Data records =>
------------------------

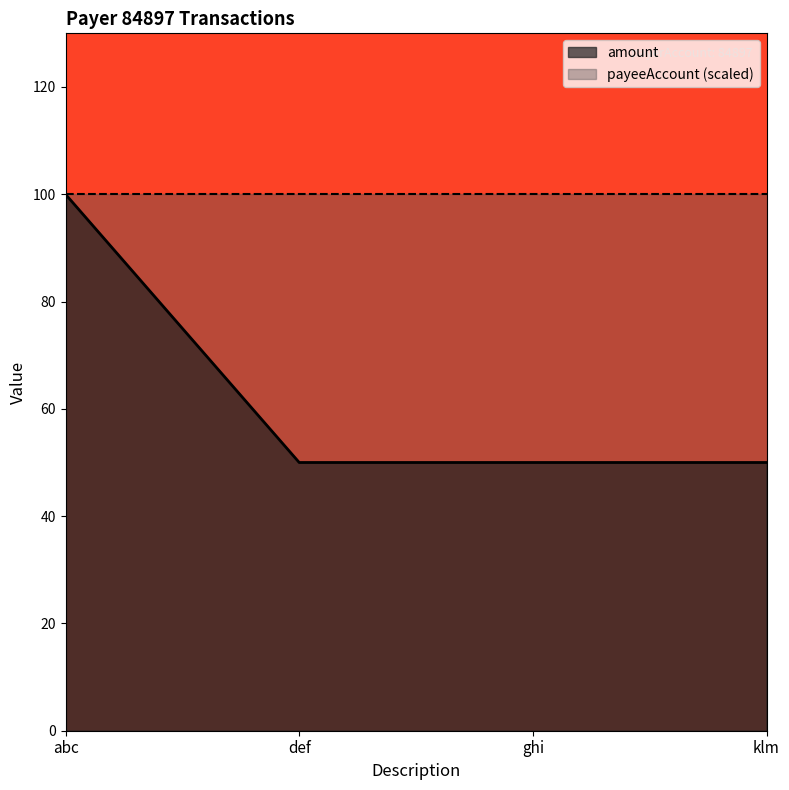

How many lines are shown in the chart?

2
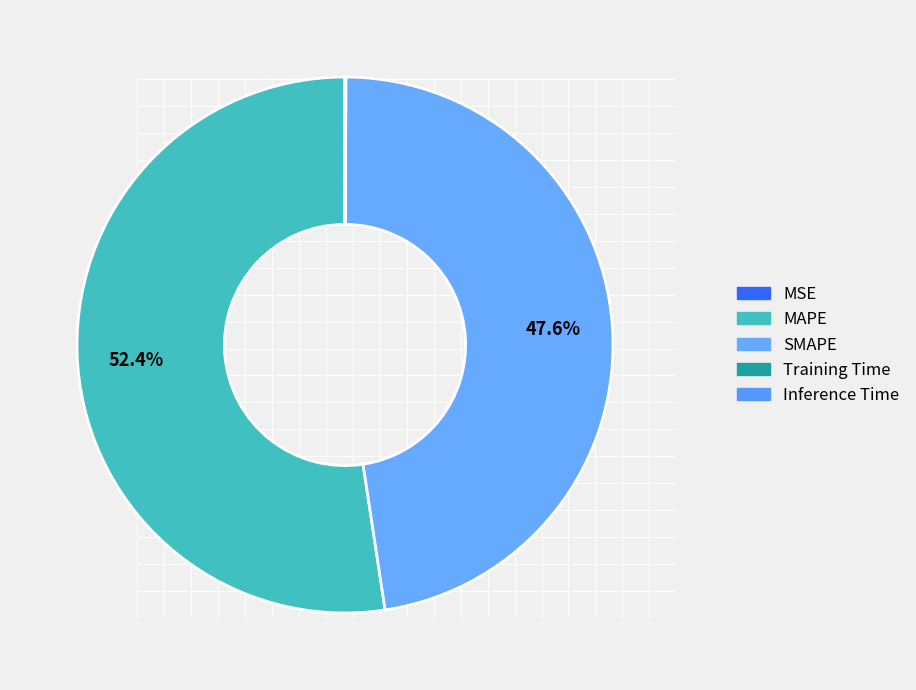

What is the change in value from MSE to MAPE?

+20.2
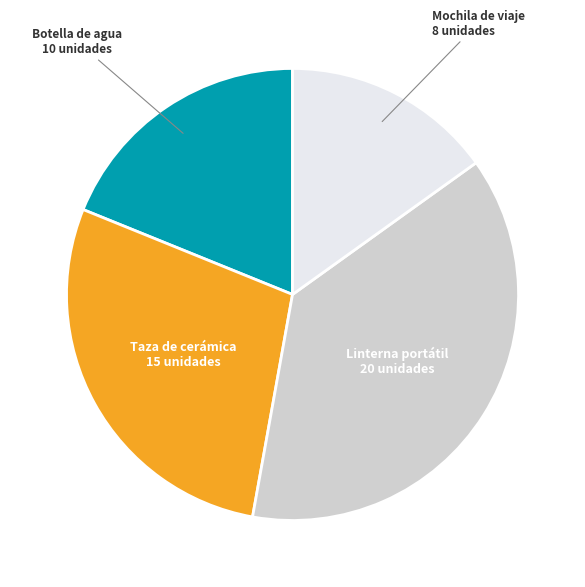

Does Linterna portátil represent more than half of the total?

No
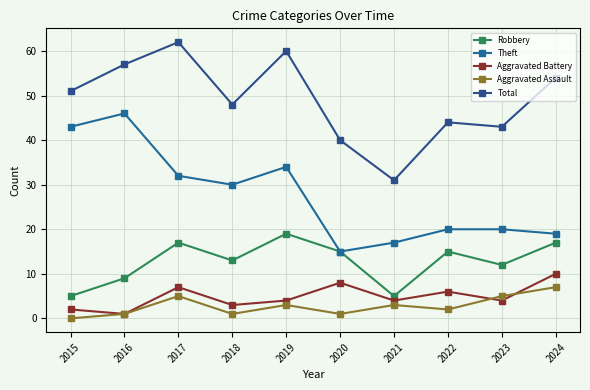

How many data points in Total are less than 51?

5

------------------------

Work task => Rewrite the material from the line that contains "What is the change in value from MSE to MAPE?" through the end, putting "entries" in place of "data points" and leaving everything else unchanged. Leave the pictures out.

Reply =>
What is the change in value from MSE to MAPE?

+20.2

Does Linterna portátil represent more than half of the total?

No

How many entries in Total are less than 51?

5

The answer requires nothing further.